Así, cambió su enfoque sobre la función de la ficción. Se vio obligado a volver a lo que el realismo pregonaba como parte de su credo: lo importante es que el lector se conmueva, provocar algo en él o ella. La broma infinita y sus trabajos posteriores se desarrollaron atendiendo a esa intención, que ya se anunciaba con el último cuento de La niña del pelo raro, «Hacia el oeste, el avance del imperio continúa».
La aplicación
En su novela más famosa, Foster Wallace no tuvo mayores problemas para terminar plasmando lo que esperaba, aunque su cambio no implicó que se convirtiera en un discípulo de Raymond Carver o Richard Ford. Por el contrario, siguió con la estela de autores que admiraba, como Thomas Pynchon, Don DeLillo y William Gass.

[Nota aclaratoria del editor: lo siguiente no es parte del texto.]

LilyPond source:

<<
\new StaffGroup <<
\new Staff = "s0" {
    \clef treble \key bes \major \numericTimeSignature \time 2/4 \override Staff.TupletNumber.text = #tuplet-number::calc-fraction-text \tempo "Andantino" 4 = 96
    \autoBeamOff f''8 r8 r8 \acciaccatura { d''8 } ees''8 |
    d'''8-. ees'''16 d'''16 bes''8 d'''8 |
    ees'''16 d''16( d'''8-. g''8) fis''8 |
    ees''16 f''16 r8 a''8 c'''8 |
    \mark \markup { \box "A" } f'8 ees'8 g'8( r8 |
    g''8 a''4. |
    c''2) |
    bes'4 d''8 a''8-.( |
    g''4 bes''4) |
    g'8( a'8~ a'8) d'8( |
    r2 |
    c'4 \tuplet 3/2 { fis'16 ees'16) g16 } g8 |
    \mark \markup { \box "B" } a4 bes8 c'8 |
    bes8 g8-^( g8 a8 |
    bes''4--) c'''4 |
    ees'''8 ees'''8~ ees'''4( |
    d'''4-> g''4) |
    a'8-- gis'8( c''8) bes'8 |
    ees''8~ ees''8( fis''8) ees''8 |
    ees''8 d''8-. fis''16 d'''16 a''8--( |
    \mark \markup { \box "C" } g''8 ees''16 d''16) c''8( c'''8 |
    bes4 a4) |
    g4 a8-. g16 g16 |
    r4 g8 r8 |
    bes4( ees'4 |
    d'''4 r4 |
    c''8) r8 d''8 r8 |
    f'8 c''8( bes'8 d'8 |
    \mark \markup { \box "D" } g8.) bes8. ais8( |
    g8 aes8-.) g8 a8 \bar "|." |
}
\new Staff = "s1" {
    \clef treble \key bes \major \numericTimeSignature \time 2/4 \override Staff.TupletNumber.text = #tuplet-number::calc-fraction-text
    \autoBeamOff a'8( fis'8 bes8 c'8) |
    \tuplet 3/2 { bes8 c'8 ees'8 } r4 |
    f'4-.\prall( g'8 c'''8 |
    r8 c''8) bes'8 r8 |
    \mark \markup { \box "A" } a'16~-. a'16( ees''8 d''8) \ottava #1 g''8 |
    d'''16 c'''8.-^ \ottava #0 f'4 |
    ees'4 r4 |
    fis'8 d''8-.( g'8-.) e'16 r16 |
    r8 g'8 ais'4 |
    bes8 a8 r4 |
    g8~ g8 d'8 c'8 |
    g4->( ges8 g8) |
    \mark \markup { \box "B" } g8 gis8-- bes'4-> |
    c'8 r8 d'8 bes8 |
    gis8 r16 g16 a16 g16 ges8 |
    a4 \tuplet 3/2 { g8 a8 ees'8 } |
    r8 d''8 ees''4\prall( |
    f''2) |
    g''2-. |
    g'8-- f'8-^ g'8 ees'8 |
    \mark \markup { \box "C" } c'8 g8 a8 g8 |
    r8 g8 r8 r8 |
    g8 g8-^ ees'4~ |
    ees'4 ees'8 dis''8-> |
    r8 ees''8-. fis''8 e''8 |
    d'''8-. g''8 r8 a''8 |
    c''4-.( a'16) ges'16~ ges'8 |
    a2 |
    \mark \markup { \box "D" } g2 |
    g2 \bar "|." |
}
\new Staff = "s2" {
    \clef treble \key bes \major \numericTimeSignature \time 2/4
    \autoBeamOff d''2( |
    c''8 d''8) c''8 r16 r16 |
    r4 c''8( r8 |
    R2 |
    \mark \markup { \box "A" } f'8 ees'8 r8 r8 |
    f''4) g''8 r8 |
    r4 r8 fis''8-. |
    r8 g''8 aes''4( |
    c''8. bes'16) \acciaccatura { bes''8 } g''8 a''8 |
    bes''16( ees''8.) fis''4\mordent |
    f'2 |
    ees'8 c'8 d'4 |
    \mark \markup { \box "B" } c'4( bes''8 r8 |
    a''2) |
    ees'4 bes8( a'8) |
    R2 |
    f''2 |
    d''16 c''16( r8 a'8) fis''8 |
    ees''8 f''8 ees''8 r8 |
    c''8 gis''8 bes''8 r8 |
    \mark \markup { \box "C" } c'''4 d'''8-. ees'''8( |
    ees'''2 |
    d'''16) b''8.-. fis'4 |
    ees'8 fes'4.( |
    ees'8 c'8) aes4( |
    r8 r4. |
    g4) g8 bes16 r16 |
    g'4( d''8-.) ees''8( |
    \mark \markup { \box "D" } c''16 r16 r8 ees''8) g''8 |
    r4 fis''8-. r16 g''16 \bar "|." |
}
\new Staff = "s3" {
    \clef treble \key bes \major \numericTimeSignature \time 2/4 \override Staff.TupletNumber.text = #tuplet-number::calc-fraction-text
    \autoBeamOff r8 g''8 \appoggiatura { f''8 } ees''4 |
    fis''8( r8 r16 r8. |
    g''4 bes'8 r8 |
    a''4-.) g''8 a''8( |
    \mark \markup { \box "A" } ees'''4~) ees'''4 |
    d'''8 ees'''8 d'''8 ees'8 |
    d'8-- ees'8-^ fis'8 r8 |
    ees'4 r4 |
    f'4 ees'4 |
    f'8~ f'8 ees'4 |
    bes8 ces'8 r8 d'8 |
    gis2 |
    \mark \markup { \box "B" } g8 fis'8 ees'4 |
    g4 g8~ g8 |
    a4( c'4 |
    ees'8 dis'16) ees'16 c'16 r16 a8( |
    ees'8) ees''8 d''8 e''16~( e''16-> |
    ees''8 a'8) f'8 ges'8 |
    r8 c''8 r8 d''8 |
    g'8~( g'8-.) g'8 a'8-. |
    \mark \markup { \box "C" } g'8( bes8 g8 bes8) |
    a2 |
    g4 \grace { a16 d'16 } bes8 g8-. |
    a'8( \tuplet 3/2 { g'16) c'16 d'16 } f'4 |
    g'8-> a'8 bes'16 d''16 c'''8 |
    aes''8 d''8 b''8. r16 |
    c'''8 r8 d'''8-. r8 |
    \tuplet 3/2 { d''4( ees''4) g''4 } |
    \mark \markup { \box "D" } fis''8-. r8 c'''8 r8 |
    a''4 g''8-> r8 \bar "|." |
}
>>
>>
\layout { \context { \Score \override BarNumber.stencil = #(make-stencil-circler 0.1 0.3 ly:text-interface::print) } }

Agregó a este cóctel la pasión que le despertó la lectura y relectura de Dostoievski. De esa manera, La broma infinita se convirtió en un éxito de ventas y de crítica que llegaría a considerarse como una de las mejores novelas del siglo XX escritas en inglés.
Si bien ese trabajo arduo fue la consolidación de un nuevo estilo, replicarlo fue difícil para Foster Wallace. Aunque algo de fama tenía, la que adquirió después de su monumental obra se le escapaba de las manos y lo hacía sufrir de crisis constantes. Publicó todavía dos libros de cuentos más, menos ambiciosos en el lenguaje, más en la conexión con el lector, y dejó un manuscrito desordenado de la que sería su última novela, El rey pálido.
La dificultad de El rey pálido
Esta última le costaba avanzarla, nos cuenta D. T. Max, porque Foster Wallace, a pesar de estar más seguro de la función que debía cumplir la ficción, nunca dejó de preguntarse si escribía para eso o había vuelto a lo anterior, o si su voz «natural» no podría calzar con esa finalidad de no convertirse en un entretenimiento y comunicar algo. Así, fue más lo que desechó que lo que conservó. Antes de su muerte, se aseguró de dejar el manuscrito tal y como estaba a su esposa, que se encargó de entregarlo a los editores.
De esa manera, gracias a la biografía de D. T. Max, somos testigos de la enorme importancia que puede tener conocer el proceso creativo de un escritor tan singular como David Foster Wallace para la labor de un escritor. Eso es cierto incluso si a este no le fascina el estilo del autor de La broma infinita. A veces, un narrador puede «tenerlas claras» en cuanto a lo que debe hacer. No obstante, detrás de esa seguridad puede esconderse un temor o el hecho de que, en literatura, son imposibles las certezas. Más seguro es afirmar que siempre existirá la búsqueda.